■ **What the exercise asks**: Below are some records; retype all of them exactly.

■ **Saved entries**:
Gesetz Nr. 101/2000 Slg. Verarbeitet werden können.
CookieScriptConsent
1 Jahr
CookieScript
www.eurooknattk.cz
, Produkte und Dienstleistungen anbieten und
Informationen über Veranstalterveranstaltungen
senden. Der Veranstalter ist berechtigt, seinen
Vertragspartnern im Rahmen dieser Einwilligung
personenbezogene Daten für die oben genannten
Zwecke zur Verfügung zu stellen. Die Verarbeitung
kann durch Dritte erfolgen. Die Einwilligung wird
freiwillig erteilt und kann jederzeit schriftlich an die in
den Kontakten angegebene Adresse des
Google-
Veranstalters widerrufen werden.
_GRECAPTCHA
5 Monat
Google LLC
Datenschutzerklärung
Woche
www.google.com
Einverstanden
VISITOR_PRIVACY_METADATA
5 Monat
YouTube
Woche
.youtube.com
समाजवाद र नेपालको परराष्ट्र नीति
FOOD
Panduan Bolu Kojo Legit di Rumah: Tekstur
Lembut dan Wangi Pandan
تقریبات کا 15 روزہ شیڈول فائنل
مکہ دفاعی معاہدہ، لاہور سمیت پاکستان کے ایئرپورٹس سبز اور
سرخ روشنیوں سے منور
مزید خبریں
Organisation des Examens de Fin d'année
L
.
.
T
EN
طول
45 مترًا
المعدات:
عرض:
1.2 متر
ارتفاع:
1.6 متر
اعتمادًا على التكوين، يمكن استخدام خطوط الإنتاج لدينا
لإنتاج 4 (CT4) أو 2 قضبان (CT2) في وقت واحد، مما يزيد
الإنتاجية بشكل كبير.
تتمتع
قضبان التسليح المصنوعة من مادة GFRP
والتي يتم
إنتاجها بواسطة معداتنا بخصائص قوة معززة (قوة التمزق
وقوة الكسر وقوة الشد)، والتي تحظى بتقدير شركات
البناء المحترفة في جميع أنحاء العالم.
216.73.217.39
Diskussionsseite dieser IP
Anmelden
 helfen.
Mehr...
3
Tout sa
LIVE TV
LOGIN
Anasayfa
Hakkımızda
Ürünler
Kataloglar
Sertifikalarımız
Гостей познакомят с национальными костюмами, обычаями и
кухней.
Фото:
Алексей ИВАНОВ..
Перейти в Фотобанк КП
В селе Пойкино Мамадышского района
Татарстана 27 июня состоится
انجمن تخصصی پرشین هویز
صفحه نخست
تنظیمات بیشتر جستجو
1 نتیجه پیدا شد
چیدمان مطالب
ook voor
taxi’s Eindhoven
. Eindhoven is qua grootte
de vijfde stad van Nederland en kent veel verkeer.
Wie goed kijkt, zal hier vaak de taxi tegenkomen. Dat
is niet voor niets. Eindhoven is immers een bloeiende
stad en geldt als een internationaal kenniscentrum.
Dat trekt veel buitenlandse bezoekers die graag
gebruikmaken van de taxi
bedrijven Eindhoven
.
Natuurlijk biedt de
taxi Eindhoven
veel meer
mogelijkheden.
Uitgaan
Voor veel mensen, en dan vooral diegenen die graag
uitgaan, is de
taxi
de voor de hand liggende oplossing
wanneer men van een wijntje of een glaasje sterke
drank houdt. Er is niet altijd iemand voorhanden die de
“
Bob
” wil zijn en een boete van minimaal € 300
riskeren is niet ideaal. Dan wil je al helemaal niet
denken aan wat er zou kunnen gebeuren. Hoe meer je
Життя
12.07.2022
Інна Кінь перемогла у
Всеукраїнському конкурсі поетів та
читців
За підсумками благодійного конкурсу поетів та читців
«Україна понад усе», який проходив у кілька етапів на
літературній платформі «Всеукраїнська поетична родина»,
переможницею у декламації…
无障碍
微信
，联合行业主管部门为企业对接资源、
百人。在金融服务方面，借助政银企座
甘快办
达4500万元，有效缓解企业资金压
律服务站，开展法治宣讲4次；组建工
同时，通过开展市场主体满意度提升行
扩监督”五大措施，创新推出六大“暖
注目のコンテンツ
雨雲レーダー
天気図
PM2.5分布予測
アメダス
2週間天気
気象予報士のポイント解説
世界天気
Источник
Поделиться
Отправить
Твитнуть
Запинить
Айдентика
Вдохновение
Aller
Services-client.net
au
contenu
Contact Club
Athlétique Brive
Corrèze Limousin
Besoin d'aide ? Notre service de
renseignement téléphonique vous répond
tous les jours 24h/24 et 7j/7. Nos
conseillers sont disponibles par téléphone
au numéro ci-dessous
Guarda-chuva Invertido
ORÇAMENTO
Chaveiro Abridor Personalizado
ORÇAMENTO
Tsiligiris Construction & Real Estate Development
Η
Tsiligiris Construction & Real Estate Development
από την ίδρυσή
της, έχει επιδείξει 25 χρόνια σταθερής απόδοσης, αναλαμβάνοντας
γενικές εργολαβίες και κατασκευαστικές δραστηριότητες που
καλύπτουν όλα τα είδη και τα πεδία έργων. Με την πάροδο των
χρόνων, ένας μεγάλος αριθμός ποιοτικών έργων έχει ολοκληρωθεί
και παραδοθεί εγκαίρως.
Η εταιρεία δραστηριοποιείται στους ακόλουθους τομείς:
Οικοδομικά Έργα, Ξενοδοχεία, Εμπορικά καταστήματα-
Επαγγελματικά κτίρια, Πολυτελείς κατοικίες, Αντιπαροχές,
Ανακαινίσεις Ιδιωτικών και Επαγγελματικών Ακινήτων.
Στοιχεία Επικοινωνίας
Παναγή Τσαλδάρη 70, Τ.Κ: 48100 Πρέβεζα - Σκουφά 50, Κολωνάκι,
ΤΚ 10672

■ **Response to this exercise**:
Gesetz Nr. 101/2000 Slg. Verarbeitet werden können.
CookieScriptConsent
1 Jahr
CookieScript
www.eurooknattk.cz
, Produkte und Dienstleistungen anbieten und
Informationen über Veranstalterveranstaltungen
senden. Der Veranstalter ist berechtigt, seinen
Vertragspartnern im Rahmen dieser Einwilligung
personenbezogene Daten für die oben genannten
Zwecke zur Verfügung zu stellen. Die Verarbeitung
kann durch Dritte erfolgen. Die Einwilligung wird
freiwillig erteilt und kann jederzeit schriftlich an die in
den Kontakten angegebene Adresse des
Google-
Veranstalters widerrufen werden.
_GRECAPTCHA
5 Monat
Google LLC
Datenschutzerklärung
Woche
www.google.com
Einverstanden
VISITOR_PRIVACY_METADATA
5 Monat
YouTube
Woche
.youtube.com
समाजवाद र नेपालको परराष्ट्र नीति
FOOD
Panduan Bolu Kojo Legit di Rumah: Tekstur
Lembut dan Wangi Pandan
تقریبات کا 15 روزہ شیڈول فائنل
مکہ دفاعی معاہدہ، لاہور سمیت پاکستان کے ایئرپورٹس سبز اور
سرخ روشنیوں سے منور
مزید خبریں
Organisation des Examens de Fin d'année
L
.
.
T
EN
طول
45 مترًا
المعدات:
عرض:
1.2 متر
ارتفاع:
1.6 متر
اعتمادًا على التكوين، يمكن استخدام خطوط الإنتاج لدينا
لإنتاج 4 (CT4) أو 2 قضبان (CT2) في وقت واحد، مما يزيد
الإنتاجية بشكل كبير.
تتمتع
قضبان التسليح المصنوعة من مادة GFRP
والتي يتم
إنتاجها بواسطة معداتنا بخصائص قوة معززة (قوة التمزق
وقوة الكسر وقوة الشد)، والتي تحظى بتقدير شركات
البناء المحترفة في جميع أنحاء العالم.
216.73.217.39
Diskussionsseite dieser IP
Anmelden
 helfen.
Mehr...
3
Tout sa
LIVE TV
LOGIN
Anasayfa
Hakkımızda
Ürünler
Kataloglar
Sertifikalarımız
Гостей познакомят с национальными костюмами, обычаями и
кухней.
Фото:
Алексей ИВАНОВ..
Перейти в Фотобанк КП
В селе Пойкино Мамадышского района
Татарстана 27 июня состоится
انجمن تخصصی پرشین هویز
صفحه نخست
تنظیمات بیشتر جستجو
1 نتیجه پیدا شد
چیدمان مطالب
ook voor
taxi’s Eindhoven
. Eindhoven is qua grootte
de vijfde stad van Nederland en kent veel verkeer.
Wie goed kijkt, zal hier vaak de taxi tegenkomen. Dat
is niet voor niets. Eindhoven is immers een bloeiende
stad en geldt als een internationaal kenniscentrum.
Dat trekt veel buitenlandse bezoekers die graag
gebruikmaken van de taxi
bedrijven Eindhoven
.
Natuurlijk biedt de
taxi Eindhoven
veel meer
mogelijkheden.
Uitgaan
Voor veel mensen, en dan vooral diegenen die graag
uitgaan, is de
taxi
de voor de hand liggende oplossing
wanneer men van een wijntje of een glaasje sterke
drank houdt. Er is niet altijd iemand voorhanden die de
“
Bob
” wil zijn en een boete van minimaal € 300
riskeren is niet ideaal. Dan wil je al helemaal niet
denken aan wat er zou kunnen gebeuren. Hoe meer je
Життя
12.07.2022
Інна Кінь перемогла у
Всеукраїнському конкурсі поетів та
читців
За підсумками благодійного конкурсу поетів та читців
«Україна понад усе», який проходив у кілька етапів на
літературній платформі «Всеукраїнська поетична родина»,
переможницею у декламації…
无障碍
微信
，联合行业主管部门为企业对接资源、
百人。在金融服务方面，借助政银企座
甘快办
达4500万元，有效缓解企业资金压
律服务站，开展法治宣讲4次；组建工
同时，通过开展市场主体满意度提升行
扩监督”五大措施，创新推出六大“暖
注目のコンテンツ
雨雲レーダー
天気図
PM2.5分布予測
アメダス
2週間天気
気象予報士のポイント解説
世界天気
Источник
Поделиться
Отправить
Твитнуть
Запинить
Айдентика
Вдохновение
Aller
Services-client.net
au
contenu
Contact Club
Athlétique Brive
Corrèze Limousin
Besoin d'aide ? Notre service de
renseignement téléphonique vous répond
tous les jours 24h/24 et 7j/7. Nos
conseillers sont disponibles par téléphone
au numéro ci-dessous
Guarda-chuva Invertido
ORÇAMENTO
Chaveiro Abridor Personalizado
ORÇAMENTO
Tsiligiris Construction & Real Estate Development
Η
Tsiligiris Construction & Real Estate Development
από την ίδρυσή
της, έχει επιδείξει 25 χρόνια σταθερής απόδοσης, αναλαμβάνοντας
γενικές εργολαβίες και κατασκευαστικές δραστηριότητες που
καλύπτουν όλα τα είδη και τα πεδία έργων. Με την πάροδο των
χρόνων, ένας μεγάλος αριθμός ποιοτικών έργων έχει ολοκληρωθεί
και παραδοθεί εγκαίρως.
Η εταιρεία δραστηριοποιείται στους ακόλουθους τομείς:
Οικοδομικά Έργα, Ξενοδοχεία, Εμπορικά καταστήματα-
Επαγγελματικά κτίρια, Πολυτελείς κατοικίες, Αντιπαροχές,
Ανακαινίσεις Ιδιωτικών και Επαγγελματικών Ακινήτων.
Στοιχεία Επικοινωνίας
Παναγή Τσαλδάρη 70, Τ.Κ: 48100 Πρέβεζα - Σκουφά 50, Κολωνάκι,
ΤΚ 10672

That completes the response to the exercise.